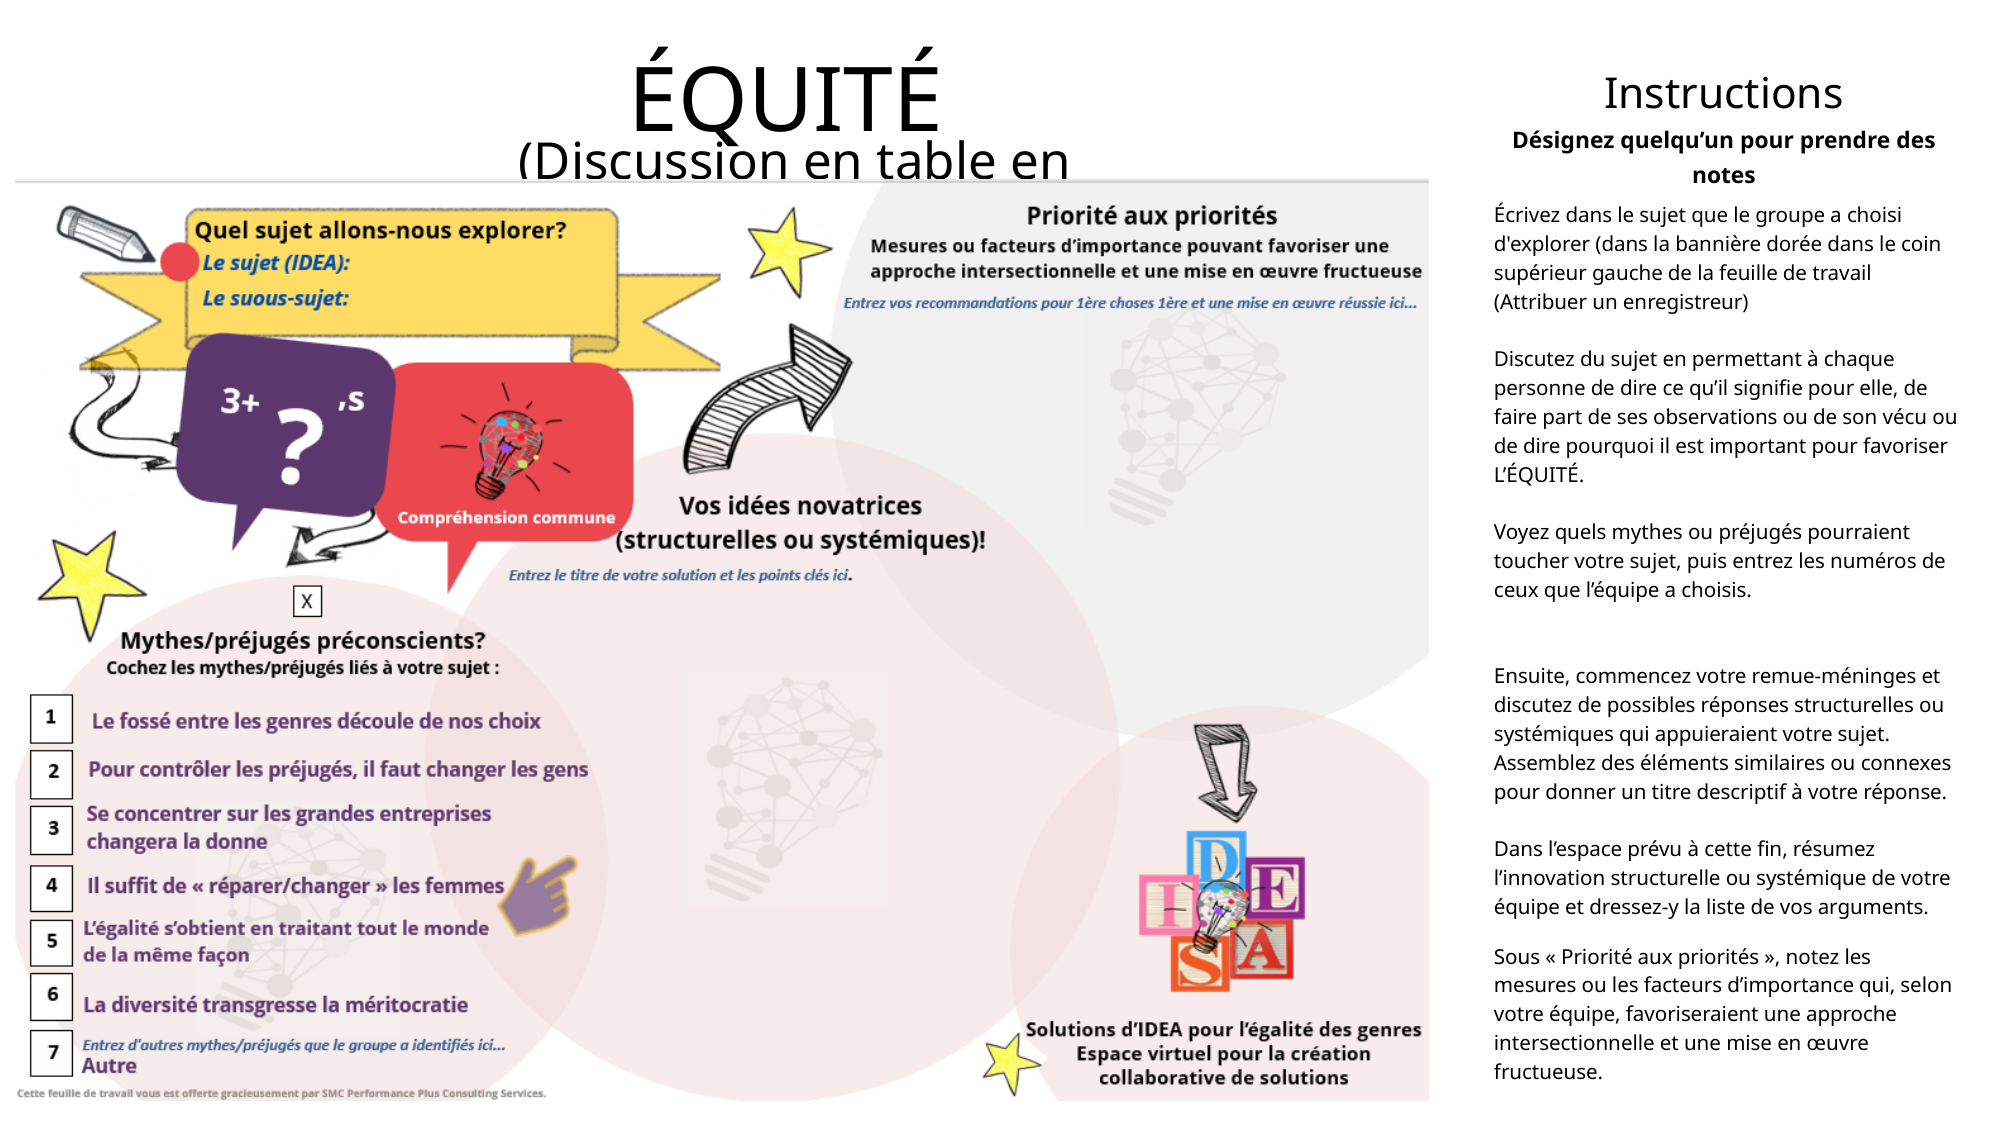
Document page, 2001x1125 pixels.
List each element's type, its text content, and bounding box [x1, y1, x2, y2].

text_box Instructions Désignez quelqu’un pour prendre des notes [1489, 81, 1959, 189]
text_box ÉQUITÉ [143, 24, 1429, 150]
picture [14, 179, 1430, 1102]
text_box Écrivez dans le sujet que le groupe a choisi d'explorer (dans la bannière dorée dans le coin supérieur gauche de la feuille de travail (Attribuer un enregistreur) Discutez du sujet en permettant à chaque personne de dire ce qu’il signifie pour elle, de faire part de ses observations ou de son vécu ou de dire pourquoi il est important pour favoriser L’ÉQUITÉ. Voyez quels mythes ou préjugés pourraient toucher votre sujet, puis entrez les numéros de ceux que l’équipe a choisis. Ensuite, commencez votre remue-méninges et discutez de possibles réponses structurelles ou systémiques qui appuieraient votre sujet. Assemblez des éléments similaires ou connexes pour donner un titre descriptif à votre réponse. Dans l’espace prévu à cette fin, résumez l’innovation structurelle ou systémique de votre équipe et dressez-y la liste de vos arguments. Sous « Priorité aux priorités », notez les mesures ou les facteurs d’importance qui, selon votre équipe, favoriseraient une approche intersectionnelle et une mise en œuvre fructueuse. [1493, 198, 1959, 1084]
text_box (Discussion en table en personne) [411, 118, 1179, 179]
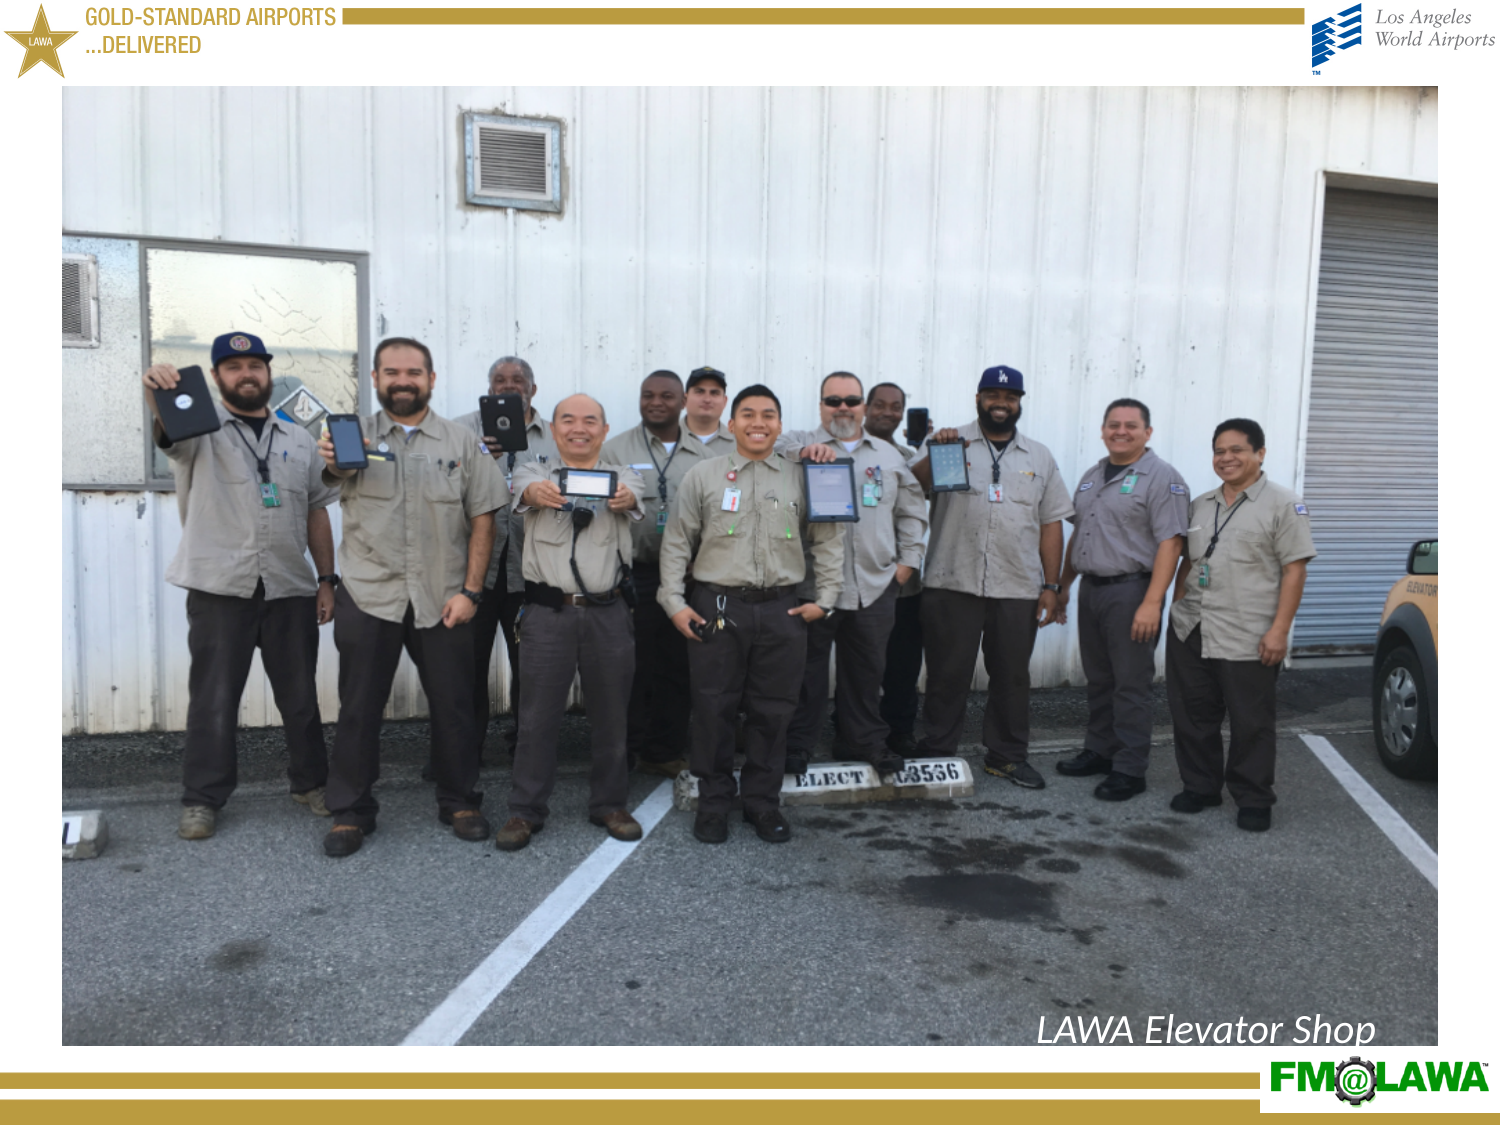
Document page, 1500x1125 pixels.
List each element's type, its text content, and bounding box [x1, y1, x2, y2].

picture [0, 0, 1500, 1125]
title LAWA Elevator Shop [900, 962, 1500, 1091]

**ABOUT THIS TASK**
Although the records contain pictures, the copy should consist of their text alone, reproduced exactly.

**EXPECTED ANSWER**
Document page, 2001x1125 pixels.
List each element's type, its text content, and bounding box [x1, y1, x2, y2].

text_box Instructions Désignez quelqu’un pour prendre des notes [1489, 81, 1959, 189]
text_box ÉQUITÉ [143, 24, 1429, 150]
picture [14, 179, 1430, 1102]
text_box Écrivez dans le sujet que le groupe a choisi d'explorer (dans la bannière dorée dans le coin supérieur gauche de la feuille de travail (Attribuer un enregistreur) Discutez du sujet en permettant à chaque personne de dire ce qu’il signifie pour elle, de faire part de ses observations ou de son vécu ou de dire pourquoi il est important pour favoriser L’ÉQUITÉ. Voyez quels mythes ou préjugés pourraient toucher votre sujet, puis entrez les numéros de ceux que l’équipe a choisis. Ensuite, commencez votre remue-méninges et discutez de possibles réponses structurelles ou systémiques qui appuieraient votre sujet. Assemblez des éléments similaires ou connexes pour donner un titre descriptif à votre réponse. Dans l’espace prévu à cette fin, résumez l’innovation structurelle ou systémique de votre équipe et dressez-y la liste de vos arguments. Sous « Priorité aux priorités », notez les mesures ou les facteurs d’importance qui, selon votre équipe, favoriseraient une approche intersectionnelle et une mise en œuvre fructueuse. [1493, 198, 1959, 1084]
text_box (Discussion en table en personne) [411, 118, 1179, 179]
Document page, 1500x1125 pixels.
List each element's type, its text content, and bounding box [x1, y1, x2, y2].

picture [0, 0, 1500, 1125]
title LAWA Elevator Shop [900, 962, 1500, 1091]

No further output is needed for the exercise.